Notre agitation s’agite fort peu. Il nous manque toujours un homme d’action. Quand surgira-t-il ? je l’ignore. Je devrais être cet homme, j’y suis poussé par la confiance unanime de mes collègues, but I cannot. Le caractère n’y est pas, et tous les conseils du monde ne peuvent point faire d’un roseau un chêne. Enfin, quand la question pressera les esprits, j’espère bien voir apparaître un Wilson.
Je vous envoie les cinq à six derniers numéros du Libre-Échange. Il est bien peu répandu, mais il m’a été assuré qu’il ne laissait pas que d’exercer quelque influence sur plusieurs de nos leading men.

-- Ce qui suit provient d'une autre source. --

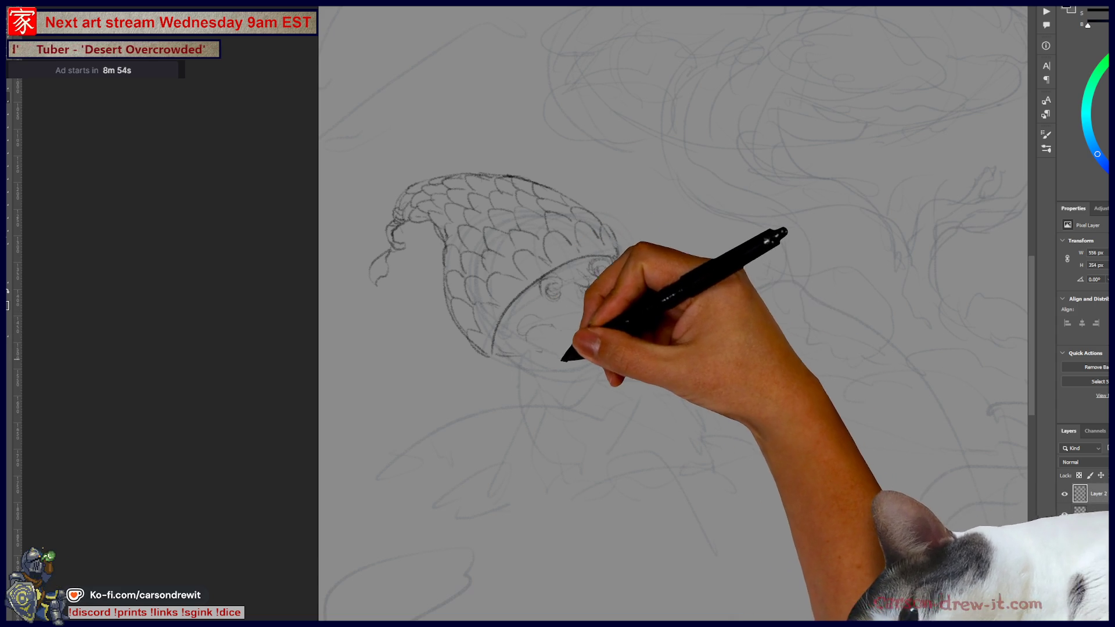
left_click_drag(510, 355, 566, 353)
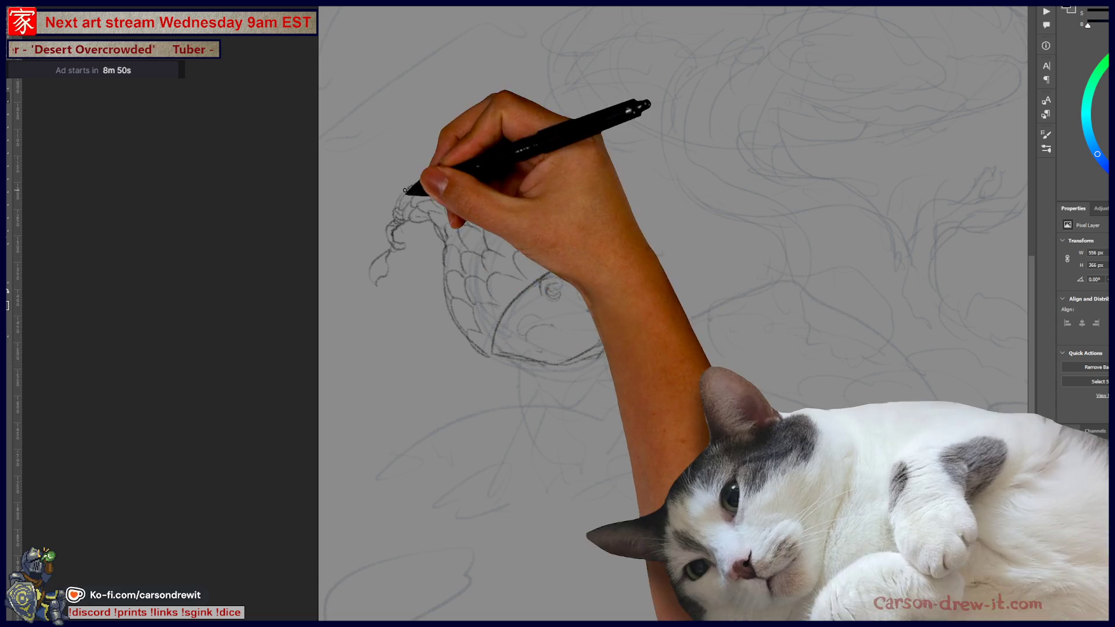
mouse_move(510, 355)
left_mouse_down()
mouse_move(497, 331)
mouse_move(549, 370)
left_mouse_up()
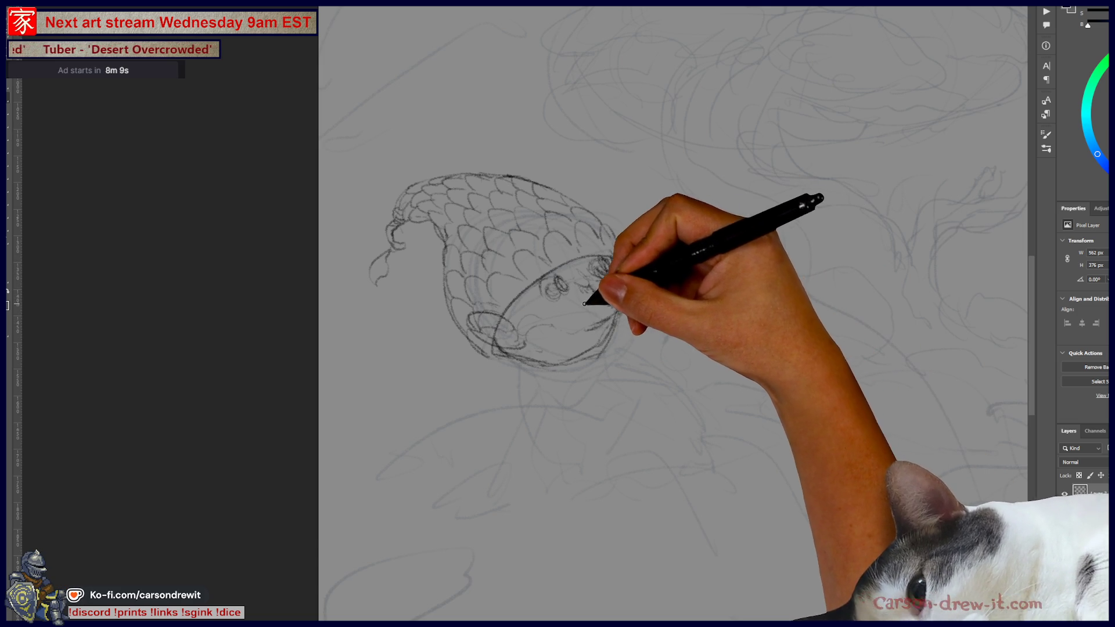
left_click_drag(635, 288, 655, 274)
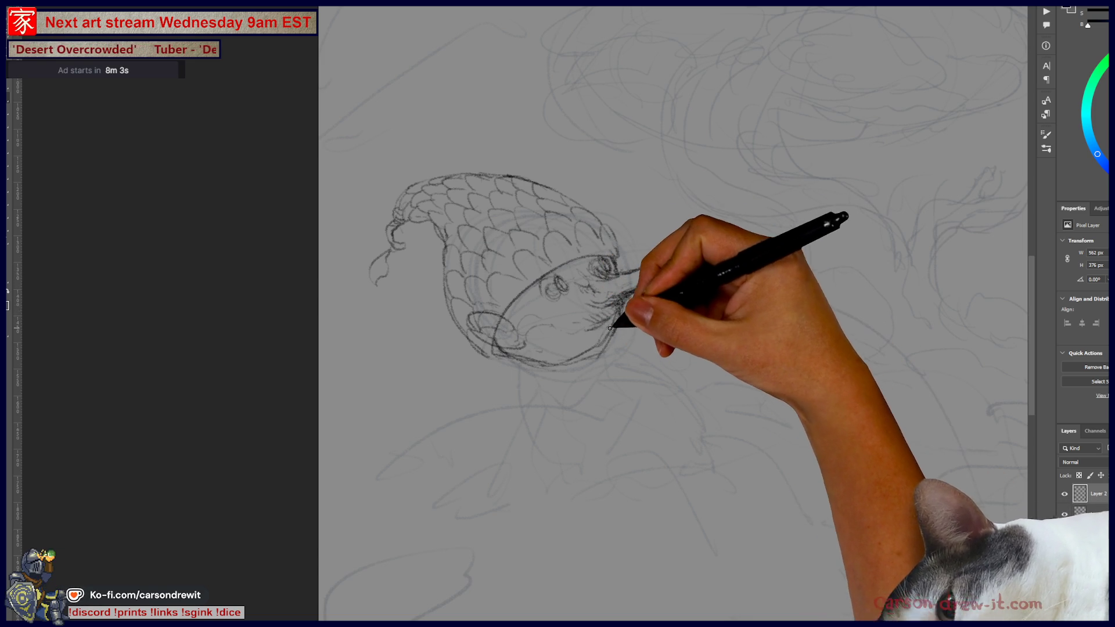
Define the eye and hatch the snout, extending the snout line.
mouse_move(557, 301)
left_mouse_down()
mouse_move(552, 281)
mouse_move(593, 263)
left_mouse_up()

Il paraît que notre ministère n’osera pas présenter cette année une loi de douane qui introduise dans la législation actuelle des changements sérieux. Cela décourage quelques-uns de nos amis. Quant à moi, je ne désire même pas des modifications actuelles. Arrière les lois qui précèdent le progrès de l’opinion ! et je ne désire pas pour mon pays autant le free-trade que l’esprit du free-trade. Le free-trade, c’est un peu plus de richesse ; l’esprit du free-trade, c’est la réforme de l’intelligence même, c’est-à-dire la source de toutes les réformes.
Vous me parlez de Naples, de Rome, de la Sardaigne et du Piémont. Mais vous ne me dites rien de la Toscane. Cependant ce pays doit être très-curieux à observer. Si vous rencontrez quelque bon ouvrage sur l’état de ce pays, tâchez de me l’envoyer. Je ne serais pas fâché d’avoir aussi dans mon humble bibliothèque quelques-uns des plus anciens économistes italiens, par exemple : Nicolo Donato. Je me figure que si la renommée n’était pas quelque peu capricieuse, Turgot et Ad. Smith, tout en conservant la gloire de grands hommes, perdraient celle d’inventeurs.